> [SELECTED PASSAGE]
A couple more data analysis functions before I set you loose on a completely new dataset!

**pandas** provides some pretty cool basic statistical functionality apart from the really simple functions we've used so far (like `mean`, `std`, `max`, and `size`).

What I'm talking about are statistical functions that compare two variables, specifically  **covariance** and **correlation**. 

Briefly, **covariance** is a way to tell whether two variables tend to move in the same or opposite directions, but cannot measure the absolute strength of this relationship (if two variables show positive covariance, it means that as one increases, so does the other one, and vice versa). 

**Correlation** on the other hand, can tell you both whether two variables tend to move with or against each other, and how strong this relationship between them is.

I will be showing you a fairly contrived example here, but you will be using this functionality in the actual assignment you'll be working on.

I will keep this short and sweet, because I know you are dying to get started on your own!

To correlate two columns using the standard pearson correlation in **pandas** simply do something like this, where we correlate `month` with `Rating`:

In [55]:
ratingData.month.corr(ratingData.Rating,method="spearman")

-0.0010186797292070914

If you want to get the full correlation matrix among all variables that are of a numeric type, just call `corr` on the whole `DataFrame`. **pandas** will know to only make the correlations among numeric columns only and will exclude all non-numeric columns from the resulting correlation matrix:

In [56]:
ratingData.corr()

Unnamed: 0,UserID,MovieID,Rating,year,month
UserID,1.0,-0.017739,0.012303,-0.094288,-0.633559
MovieID,-0.017739,1.0,-0.064042,0.039194,-0.003123
Rating,0.012303,-0.064042,1.0,-0.024523,0.000979
year,-0.094288,0.039194,-0.024523,1.0,-0.432945
month,-0.633559,-0.003123,0.000979,-0.432945,1.0


Obviously, this is a contrived example because **the only truly numeric column here is Rating** all the other columns (except for `FormattedTimestamp`) are numeric labels for categorical items. 

What this means is that there is no way we can actually say that one `UserID` is greater than some other `UserID` because the mapping from the actual user's identity to the `UserID` number associated with them is arbitrary, and the same thing applies to every other numeric column here except for `Rating`. 

And because we can't rank any of the entries in the other columns in any meaningful way, **the correlation between them is meaningless.** 

I simply wanted to show you how you would do this, given the right situation (which you will experience shortly!).

To consolidate what you've learned answer the following questions about this dataset:

1. Which user rated the most movies?
* Which movie id got the highest average rating?
* Which movie id had the most varied rating?
  * Of those movies that have been rated at least 5 times?
* In which month were raters the most generous on average?
* Which month had the most variation in ratings?
* Which user had the most variation in ratings?
* On what day of the week did users rate the most movies?
* Which hour in the day did users rate the most movies?
* What hour in the day had the highest average movie rating?
* Which user gave movies the highest average rating?

In [None]:
pass

> [SOURCE DATA]
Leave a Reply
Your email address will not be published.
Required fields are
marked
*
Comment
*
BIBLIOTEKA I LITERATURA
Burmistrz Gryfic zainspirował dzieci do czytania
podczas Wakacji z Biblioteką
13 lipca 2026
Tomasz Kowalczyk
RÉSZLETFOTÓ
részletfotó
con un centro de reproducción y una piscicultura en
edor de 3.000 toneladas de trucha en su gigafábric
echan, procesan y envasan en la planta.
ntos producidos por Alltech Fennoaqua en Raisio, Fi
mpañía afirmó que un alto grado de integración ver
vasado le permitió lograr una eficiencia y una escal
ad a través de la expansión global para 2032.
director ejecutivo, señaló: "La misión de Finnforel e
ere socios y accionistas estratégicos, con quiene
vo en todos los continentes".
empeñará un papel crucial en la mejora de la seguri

--

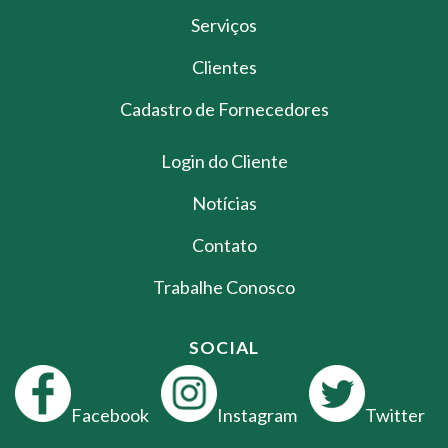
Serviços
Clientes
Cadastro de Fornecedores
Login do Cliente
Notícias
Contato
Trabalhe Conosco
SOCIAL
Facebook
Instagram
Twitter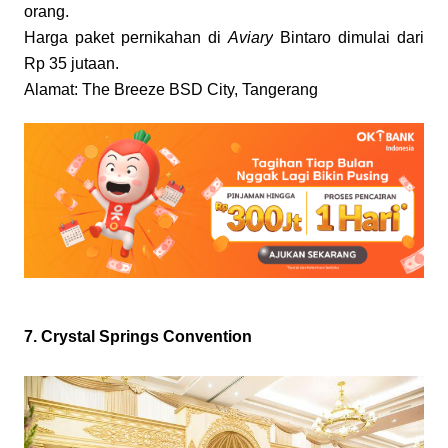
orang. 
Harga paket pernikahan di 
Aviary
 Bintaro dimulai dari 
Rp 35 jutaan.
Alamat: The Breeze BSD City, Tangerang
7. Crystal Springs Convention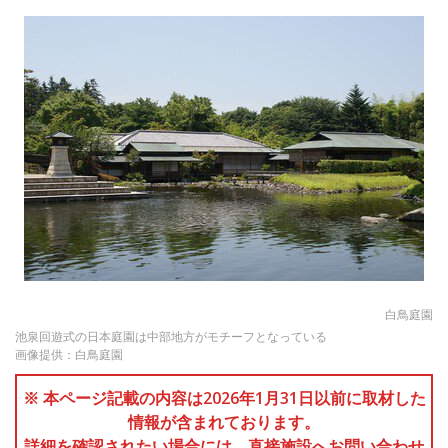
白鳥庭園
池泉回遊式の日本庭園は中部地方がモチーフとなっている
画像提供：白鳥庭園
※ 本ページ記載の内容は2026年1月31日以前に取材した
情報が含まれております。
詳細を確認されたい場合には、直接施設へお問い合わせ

--

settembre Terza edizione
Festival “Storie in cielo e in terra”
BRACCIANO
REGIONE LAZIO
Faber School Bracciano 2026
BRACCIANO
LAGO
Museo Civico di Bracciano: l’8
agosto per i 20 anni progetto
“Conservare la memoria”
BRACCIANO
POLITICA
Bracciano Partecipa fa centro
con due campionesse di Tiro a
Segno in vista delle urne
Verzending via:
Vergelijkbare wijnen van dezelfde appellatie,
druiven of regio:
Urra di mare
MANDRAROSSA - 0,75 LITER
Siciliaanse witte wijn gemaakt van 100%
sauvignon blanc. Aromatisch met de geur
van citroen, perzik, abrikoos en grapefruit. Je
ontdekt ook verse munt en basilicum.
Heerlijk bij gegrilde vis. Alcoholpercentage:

> [TASK TO CARRY OUT]
Write out everything in the pandas correlation tutorial from "What this means" down to "generous on average?", keeping every word and mark unchanged. The listing is separate from the pandas correlation tutorial and has no connection to it.

> [ANSWER TO THE EXERCISE]
What this means is that there is no way we can actually say that one `UserID` is greater than some other `UserID` because the mapping from the actual user's identity to the `UserID` number associated with them is arbitrary, and the same thing applies to every other numeric column here except for `Rating`. 

And because we can't rank any of the entries in the other columns in any meaningful way, **the correlation between them is meaningless.** 

I simply wanted to show you how you would do this, given the right situation (which you will experience shortly!).

To consolidate what you've learned answer the following questions about this dataset:

1. Which user rated the most movies?
* Which movie id got the highest average rating?
* Which movie id had the most varied rating?
  * Of those movies that have been rated at least 5 times?
* In which month were raters the most generous on average?